Yesterday started off pretty much as everyday has this week. I woke up (late), I had my breakfast (lazily), I took the kids to school (late), dropped the baby at daycare (she cried) and I came home to get some work done. After my second cup of coffee and my mid-morning snack, when I sat at my desk I realized there was a task that I'd been avoiding: organizing bills and debt paperwork and opening mail.
It wasn't a terrible task because at the end of the summer my best friend and I had sat down and put a basic organizational plan in order. But, as you know, one must keep on top of the financial stuff. During opening the mail, annotating when bills are due, writing a letter to a creditor (gasp!) and getting creditor information together I started breathing a little heavy, my head and chest started to hurt and the beginnings of a panic attack tried to overcome me.
I started taking deep breathes as I lost my focus... I knew I had to get through the task so I could move on, but that mere event changed the course of the rest of the day. Sad to say I didn't get much accomplished and made the decision to begin anew today.
(I'll skip the part about how I was grumpy in the afternoon and I'll tell you later about my 4-year-old daughter's trip to purchase her birthday cake.)
When I arose today I thought about all I needed to get accomplished and proceeded with the day, but before I could get going good I discover the baby coughing, sneezing and stuffy with "snot" running out of her nose. And there went my plans -- poof!
Not only am I exhausted, but I've been caring for little Miss Anna today.
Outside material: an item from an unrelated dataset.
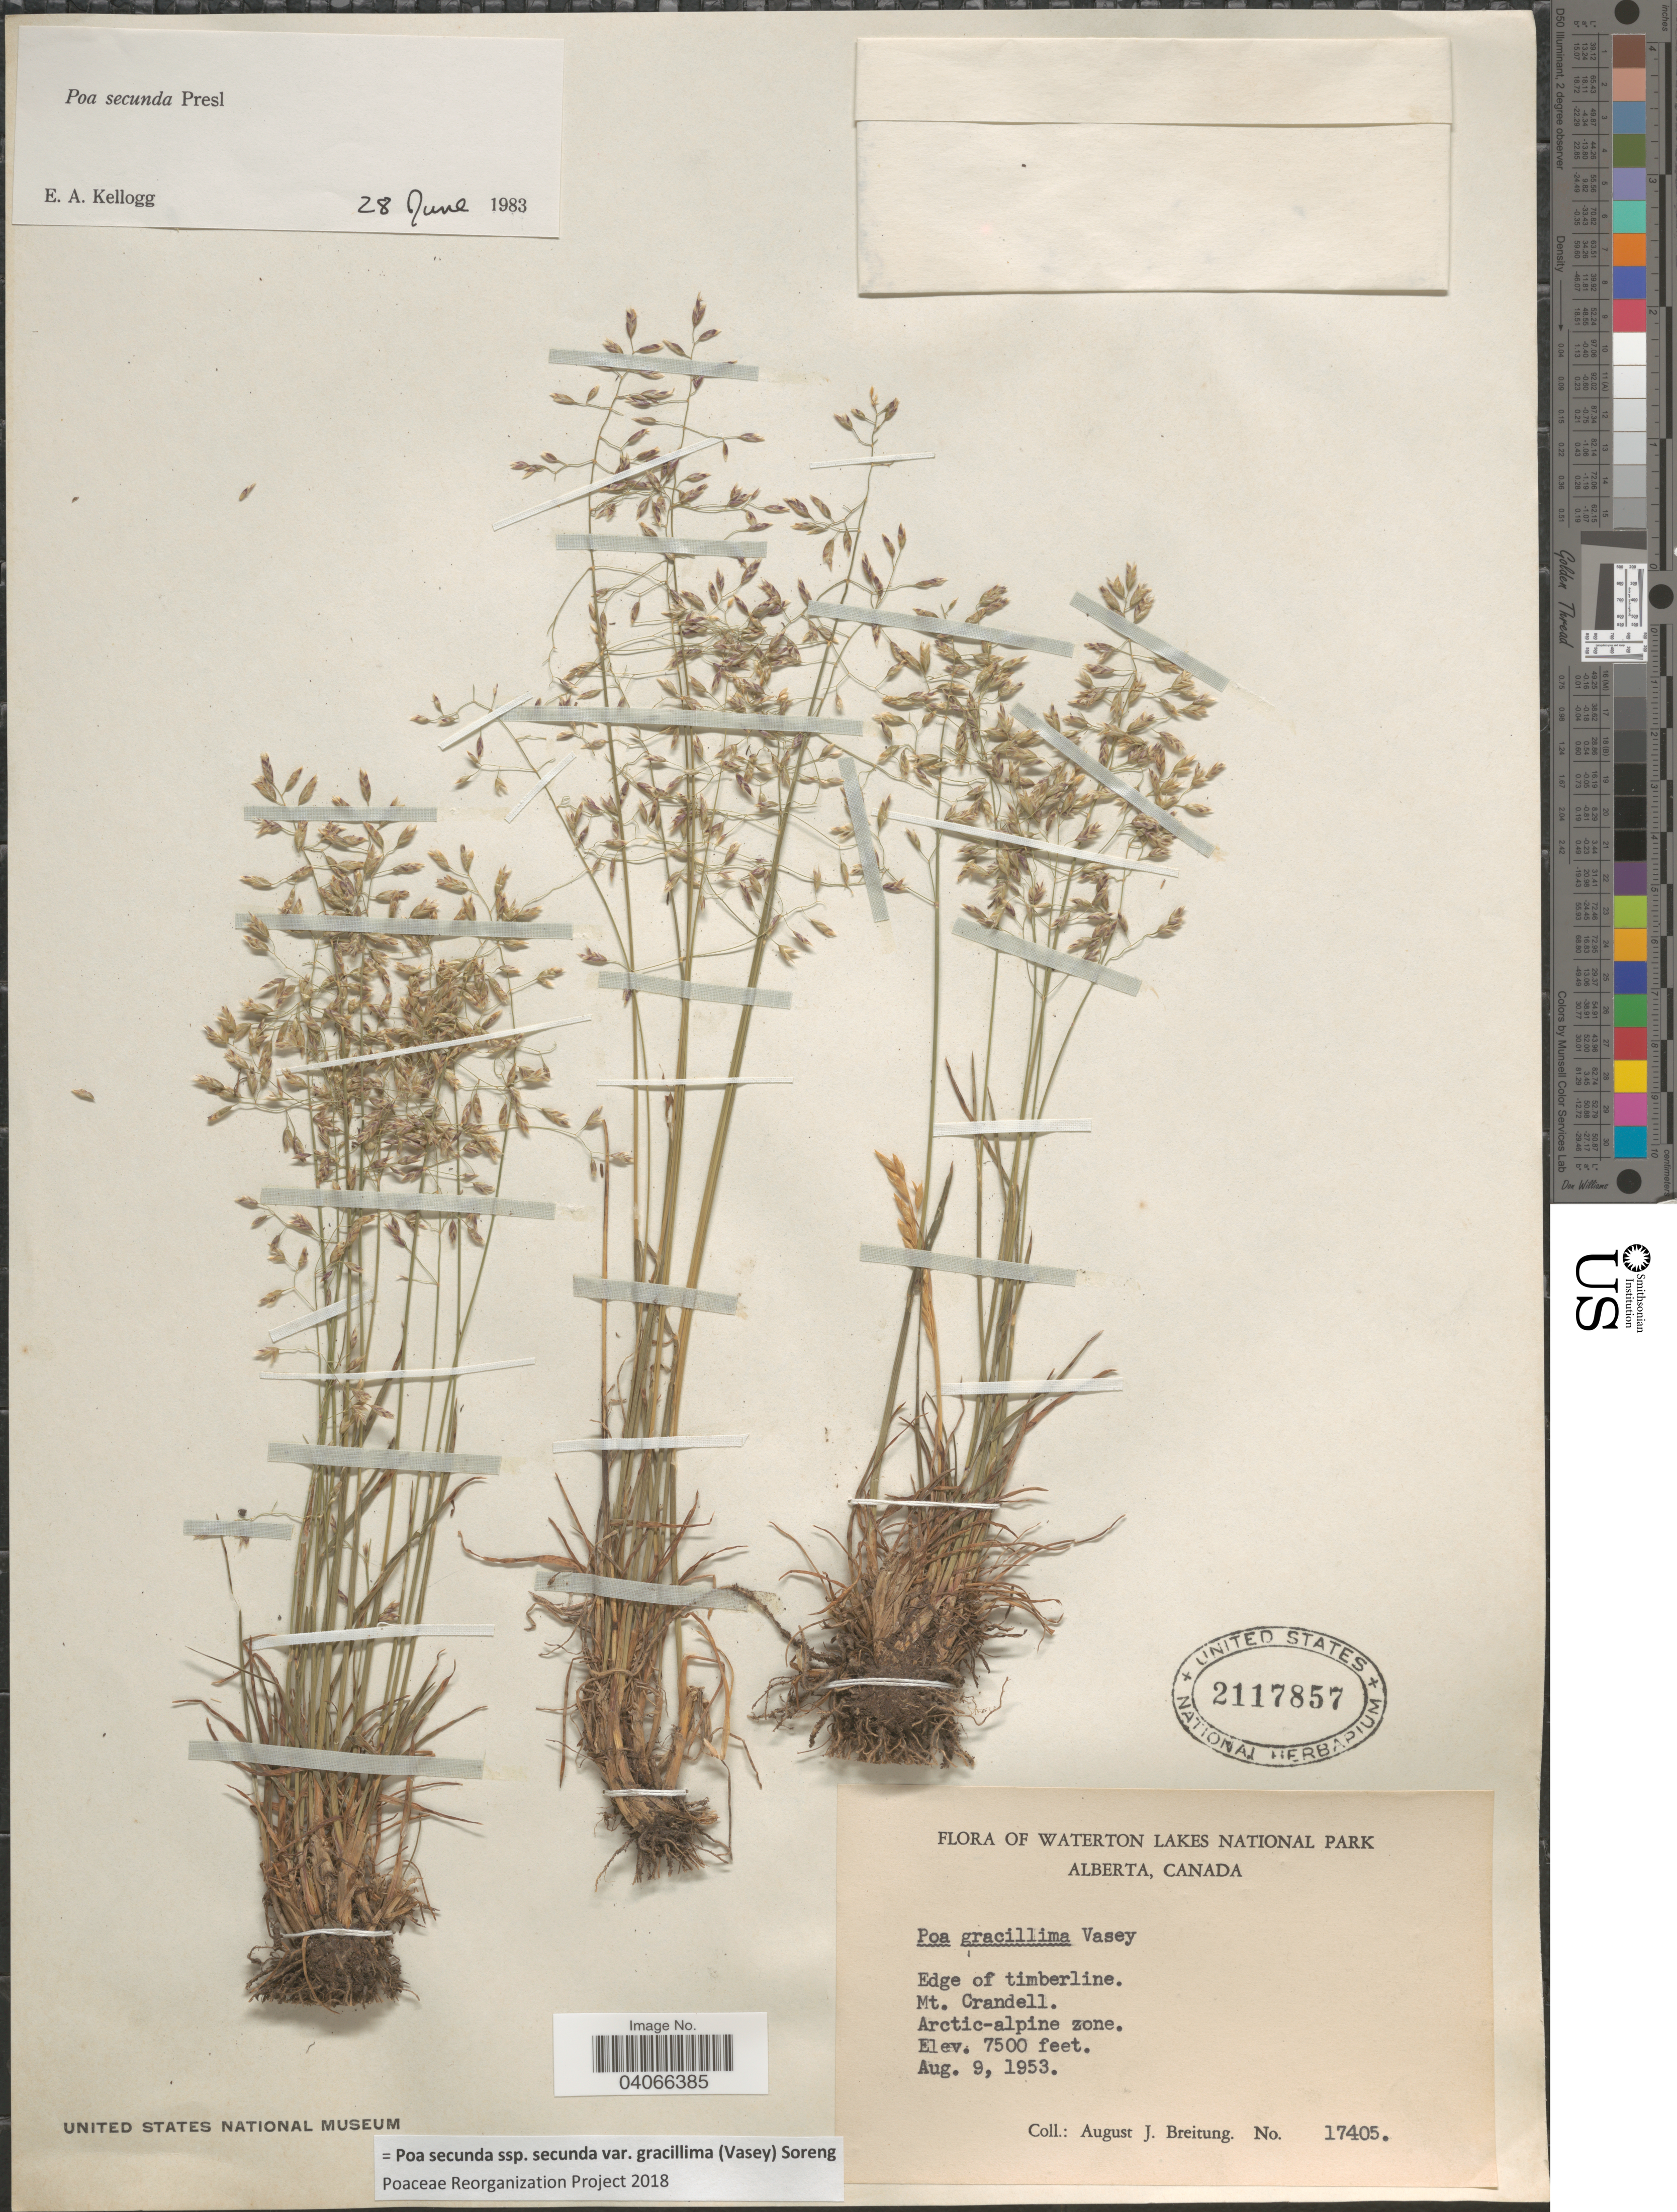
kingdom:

She finally went down for a nap at about noon and, thankfully, her dad will pick up the middle children from school so I can let her take a nice long nap. Although I need a nap I am going to try to get as much finished as possible because once the children arrive home at around 2:45 and she gets up for her nap, I'll be back on full-time mommy duty.
For now, and for once, I am not going to fret about my to-do list. Hopefully I'll be able to catch up this weekend and get everything finished that's important. This will be one of those times I realize that being a parent can be an unpredictable life.
Despite Anna's cold she was in good spirits today!